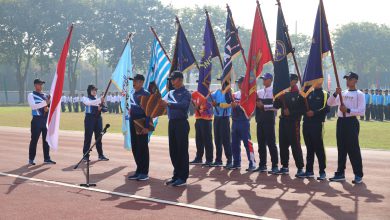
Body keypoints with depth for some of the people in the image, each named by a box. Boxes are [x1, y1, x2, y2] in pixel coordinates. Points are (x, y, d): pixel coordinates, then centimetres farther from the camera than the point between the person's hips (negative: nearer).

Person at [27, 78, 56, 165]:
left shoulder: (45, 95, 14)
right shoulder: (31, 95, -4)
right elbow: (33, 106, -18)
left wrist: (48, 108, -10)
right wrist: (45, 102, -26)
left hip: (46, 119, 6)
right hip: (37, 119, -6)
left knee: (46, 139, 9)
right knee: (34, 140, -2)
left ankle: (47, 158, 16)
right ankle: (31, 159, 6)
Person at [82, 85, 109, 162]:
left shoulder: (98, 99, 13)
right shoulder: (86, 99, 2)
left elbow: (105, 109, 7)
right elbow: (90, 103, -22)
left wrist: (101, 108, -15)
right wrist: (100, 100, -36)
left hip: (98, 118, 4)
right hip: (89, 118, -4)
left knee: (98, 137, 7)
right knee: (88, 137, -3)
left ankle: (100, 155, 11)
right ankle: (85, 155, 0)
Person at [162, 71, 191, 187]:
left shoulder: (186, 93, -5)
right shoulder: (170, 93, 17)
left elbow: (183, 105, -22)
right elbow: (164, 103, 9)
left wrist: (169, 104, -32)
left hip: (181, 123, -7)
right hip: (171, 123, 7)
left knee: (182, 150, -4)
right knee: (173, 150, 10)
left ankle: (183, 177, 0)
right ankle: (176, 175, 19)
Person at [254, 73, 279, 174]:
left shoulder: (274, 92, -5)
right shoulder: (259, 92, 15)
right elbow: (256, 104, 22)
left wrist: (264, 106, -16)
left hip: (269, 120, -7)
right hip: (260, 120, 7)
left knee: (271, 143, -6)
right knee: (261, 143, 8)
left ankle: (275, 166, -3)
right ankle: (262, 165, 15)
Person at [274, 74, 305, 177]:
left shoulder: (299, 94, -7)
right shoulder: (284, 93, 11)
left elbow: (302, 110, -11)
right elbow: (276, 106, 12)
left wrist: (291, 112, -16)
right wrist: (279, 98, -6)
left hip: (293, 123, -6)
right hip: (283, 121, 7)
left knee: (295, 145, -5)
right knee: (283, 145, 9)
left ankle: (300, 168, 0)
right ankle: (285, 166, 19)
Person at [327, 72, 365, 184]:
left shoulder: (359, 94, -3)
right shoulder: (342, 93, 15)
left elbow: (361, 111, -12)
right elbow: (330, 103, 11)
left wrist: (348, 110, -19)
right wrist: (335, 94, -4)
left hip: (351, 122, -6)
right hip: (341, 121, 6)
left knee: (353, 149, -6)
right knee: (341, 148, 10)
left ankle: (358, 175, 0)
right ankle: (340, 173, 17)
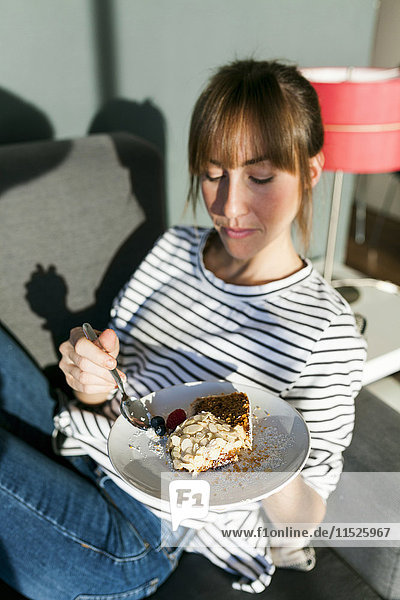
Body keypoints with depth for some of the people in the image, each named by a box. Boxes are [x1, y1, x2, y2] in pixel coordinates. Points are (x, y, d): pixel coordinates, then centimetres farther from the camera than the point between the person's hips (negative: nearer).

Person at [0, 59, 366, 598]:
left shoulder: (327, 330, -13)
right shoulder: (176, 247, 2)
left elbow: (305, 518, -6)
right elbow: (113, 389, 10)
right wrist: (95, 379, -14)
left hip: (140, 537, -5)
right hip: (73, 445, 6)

- [ACTIVITY]: Copy out all of the entries above line for line, omitting the pictures.

- [ANSWER TO THE EXERCISE]:
Body keypoints with depth for some of the people in the image, each named by a box. Boxes are [x1, y1, x2, y2] in pixel coordinates. Points are (x, y, d): pixel coordinates, then centimetres farther from the camera than the point between the person's hips (negative: nearer).

Person at [27, 78, 56, 165]:
left shoulder: (45, 95, 14)
right shoulder: (31, 95, -4)
right elbow: (33, 106, -18)
left wrist: (48, 108, -10)
right wrist: (45, 102, -26)
left hip: (46, 119, 6)
right hip: (37, 119, -6)
left knee: (46, 139, 9)
right knee: (34, 140, -2)
left ankle: (47, 158, 16)
right ankle: (31, 159, 6)
Person at [82, 85, 109, 162]:
left shoulder: (98, 99, 13)
right shoulder: (86, 99, 2)
left elbow: (105, 109, 7)
right elbow: (90, 103, -22)
left wrist: (101, 108, -15)
right wrist: (100, 100, -36)
left hip: (98, 118, 4)
right hip: (89, 118, -4)
left knee: (98, 137, 7)
right knee: (88, 137, -3)
left ankle: (100, 155, 11)
right ankle: (85, 155, 0)
Person at [162, 71, 191, 187]:
left shoulder: (186, 93, -5)
right shoulder: (170, 93, 17)
left elbow: (183, 105, -22)
right elbow: (164, 103, 9)
left wrist: (169, 104, -32)
left hip: (181, 123, -7)
right hip: (171, 123, 7)
left knee: (182, 150, -4)
right knee: (173, 150, 10)
left ankle: (183, 177, 0)
right ankle: (176, 175, 19)
Person at [254, 73, 279, 174]:
left shoulder: (274, 92, -5)
right shoulder: (259, 92, 15)
right elbow: (256, 104, 22)
left wrist: (264, 106, -16)
left hip: (269, 120, -7)
right hip: (260, 120, 7)
left knee: (271, 143, -6)
right knee: (261, 143, 8)
left ankle: (275, 166, -3)
right ankle: (262, 165, 15)
Person at [274, 74, 305, 177]:
left shoulder: (299, 94, -7)
right shoulder: (284, 93, 11)
left elbow: (302, 110, -11)
right elbow: (276, 106, 12)
left wrist: (291, 112, -16)
right wrist: (279, 98, -6)
left hip: (293, 123, -6)
right hip: (283, 121, 7)
left knee: (295, 145, -5)
right knee: (283, 145, 9)
left ankle: (300, 168, 0)
right ankle: (285, 166, 19)
Person at [327, 72, 365, 184]:
left shoulder: (359, 94, -3)
right shoulder: (342, 93, 15)
left elbow: (361, 111, -12)
right elbow: (330, 103, 11)
left wrist: (348, 110, -19)
right wrist: (335, 94, -4)
left hip: (351, 122, -6)
right hip: (341, 121, 6)
left knee: (353, 149, -6)
right knee: (341, 148, 10)
left ankle: (358, 175, 0)
right ankle: (340, 173, 17)
Body keypoints with depth for some of the people in the image, each named by a box. Boxes are [x1, y1, x2, y2] in pixel coordinates. Points are (x, y, d): pixel coordinates, then centimetres farther from the camera than the point between the person's hips (negative: nearer).

Person at [0, 59, 366, 598]:
left shoulder: (327, 330, -13)
right shoulder: (176, 247, 2)
left elbow: (305, 518, -6)
right elbow: (113, 389, 10)
right wrist: (95, 379, -14)
left hip: (140, 537, -5)
right hip: (73, 445, 6)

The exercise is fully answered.